Transener’s Strategic Significance
Transener operates 12,400+ kilometers of 500kV high-tension lines, with subsidiary Transba adding 6,228 kilometers of additional transmission infrastructure. Combined, the two companies represent approximately 85 percent of Argentine electricity transmission capacity. The network spans 3,700 kilometers from Jujuy in the north to Santa Cruz in the south, connecting all major generation centers to consumption centers.
Operational metrics: Transener maintains availability above 99.7 percent across the high-tension network, with 1,770+ employees across 5 operational regions and integrated control centers providing constant monitoring. Annual profits exceed US$200 million per recent balance sheets. The transmission monopoly structure provides predictable cash flows essential for renewable-energy expansion (Vaca Muerta gas, Patagonian wind, northern solar).
For the Brito-Neuss consortium, Transener represents access to Argentina’s most strategic energy infrastructure plus operational synergy with Genneia’s renewable-generation portfolio. The combined entity will be the only major Argentine energy group with integrated generation + transmission positioning in the post-privatization framework.
The International Capital Question
No international bidders participated in the Transener privatization despite government efforts to attract foreign capital through pliego adjustments. The absence is structurally consequential — Milei’s reform program has demonstrated 18 months of policy stability, FX-control liberalization, and structural fiscal discipline, yet international energy-infrastructure investors did not engage with the country’s most strategic transmission asset.
Possible explanations: residual Argentine capital-control risk perceptions, US Treasury (post-FED rate cuts) keeping Argentine emerging-market spread compression incomplete, and competing emerging-market opportunities (Mexico nearshoring, Brazilian RIGI, Indonesian transmission) absorbing the available infrastructure-investor capital pool. Each contributes to the international-bidder absence.
The implication for Milei‘s broader reform program: domestic Argentine capital has stepped in to absorb the privatization wave, but international participation remains structurally pending. The May 2026 AySA water-utility privatization (51 percent stake) will be the next major test — if AySA also lacks international bidders, the structural read becomes that Milei’s reform credibility is sufficient for domestic investors but not yet for international ones.
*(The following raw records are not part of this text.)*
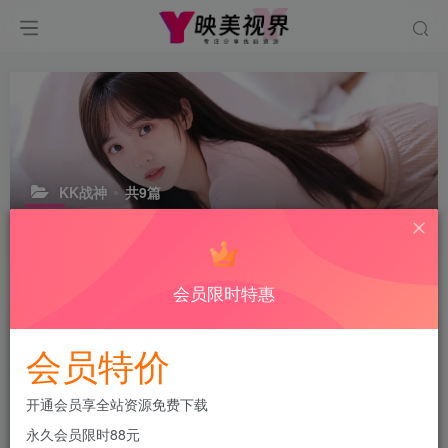
KK战神
共9篇
KK战神是如今备受瞩目的女网红之一，她在抖音和铁粉空间上频繁分
享着精彩纷呈的视频和照片，吸引了大量忠实粉丝。
会员限时特惠
排序
更新
浏览
点赞
评论
会员特价
开通会员享全站资源免费下载
永久会员限时88元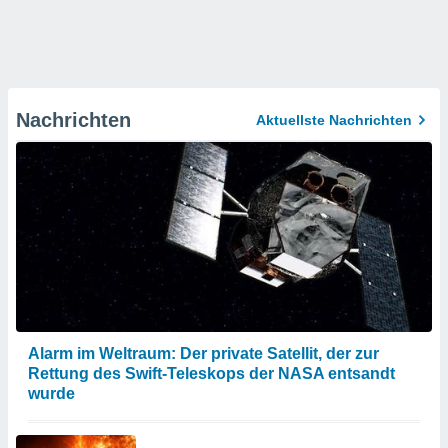
Nachrichten
Aktuellste Nachrichten
Alarm im Weltraum: Der private Satellit, der zur
Rettung des Swift-Teleskops der NASA entsandt
wurde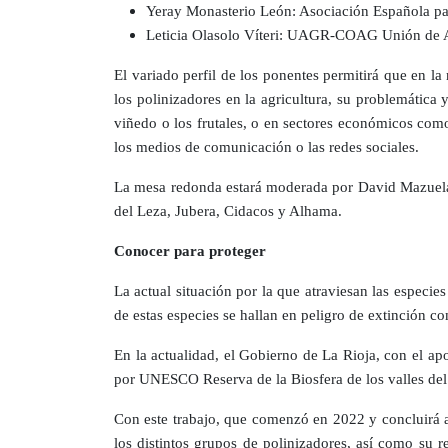
Yeray Monasterio León: Asociación Española p
Leticia Olasolo Víteri: UAGR-COAG Unión de A
El variado perfil de los ponentes permitirá que en l
los polinizadores en la agricultura, su problemática 
viñedo o los frutales, o en sectores económicos como
los medios de comunicación o las redes sociales.
La mesa redonda estará moderada por David Mazuelas, 
del Leza, Jubera, Cidacos y Alhama.
Conocer para proteger
La actual situación por la que atraviesan las especi
de estas especies se hallan en peligro de extinción 
En la actualidad, el Gobierno de La Rioja, con el ap
por UNESCO Reserva de la Biosfera de los valles del
Con este trabajo, que comenzó en 2022 y concluirá a 
los distintos grupos de polinizadores, así como su re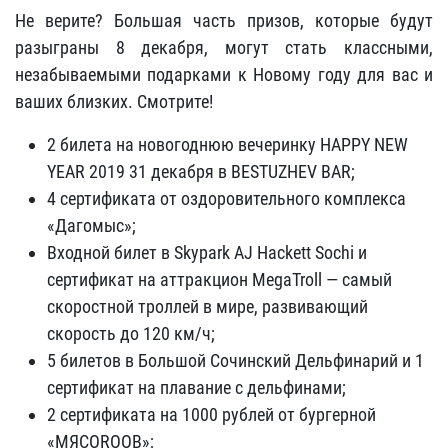
Не верите? Большая часть призов, которые будут
разыграны 8 декабря, могут стать классными,
незабываемыми подарками к Новому году для вас и
ваших близких. Смотрите!
2 билета на новогоднюю вечеринку HAPPY NEW
YEAR 2019 31 декабря в BESTUZHEV BAR;
4 сертификата от оздоровительного комплекса
«Дагомыс»;
Входной билет в Skypark AJ Hackett Sochi и
сертификат на аттракцион MegaTroll — самый
скоростной троллей в мире, развивающий
скорость до 120 км/ч;
5 билетов в Большой Сочинский Дельфинарий и 1
сертификат на плавание с дельфинами;
2 сертификата на 1000 рублей от бургерной
«МЯСОROOB»;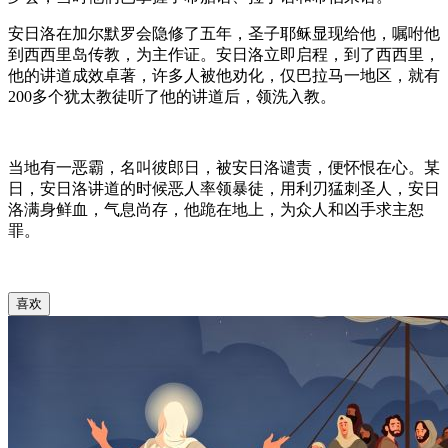
安日洛在加尔默罗会隐修了五年，圣子耶稣显现给他，嘱咐他
到西西里岛传教，为主作证。安日洛立即启程，到了西西里，
他的讲道成效卓著，许多人被他劝化，仅巴拉马一地区，就有
200多个犹太教徒听了他的讲道后，领洗入教。
当地有一恶霸，名叫彼郎日，被安日洛谴责，便怀恨在心。某
日，安日洛讲道的时候恶人率领暴徒，用利刃猛刺圣人，安日
洛满身鲜血，气息尚存，他跪在地上，为众人和凶手求主恕
罪。
喜欢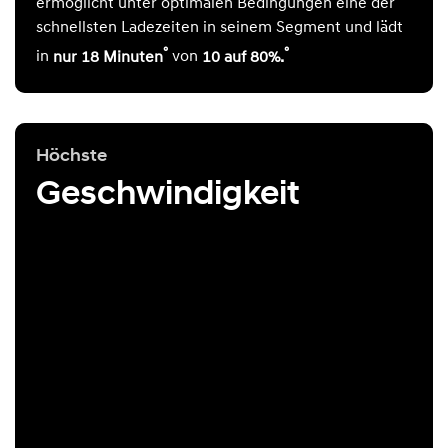
ermöglicht unter optimalen Bedingungen eine der
schnellsten Ladezeiten in seinem Segment und lädt
°
°
in
nur 18 Minuten
von
10 auf 80%.
Höchste
Geschwindigkeit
What This Means for Argentine Capital Markets
For Transener (TRAN ADR/local) shareholders, the privatization confirmation supports continued share-price appreciation. TRAN shares rose 6 percent Tuesday on the bid-opening news, taking the year-to-date gain to 11.3 percent in Argentine peso terms (though approximately flat in real terms after April inflation accumulation).
For Argentine sovereign-credit investors, the Transener privatization adds approximately US$356 million to FX reserves once the transaction closes — incremental but meaningful liquidity support. Combined with the previous Comahue hydroelectric privatization (US$700 million), Milei’s privatization program has now generated over US$1 billion in fresh FX reserves through Q2 2026.
For Latin American emerging-market investors comparing Argentina to alternatives, the successful Transener auction provides confidence-building precedent. But the international-bidder absence is the more important data point — institutional global infrastructure capital is not yet ready to deploy meaningfully into Argentina, and that delay materially affects Milei’s structural-reform timeline through 2027-2028.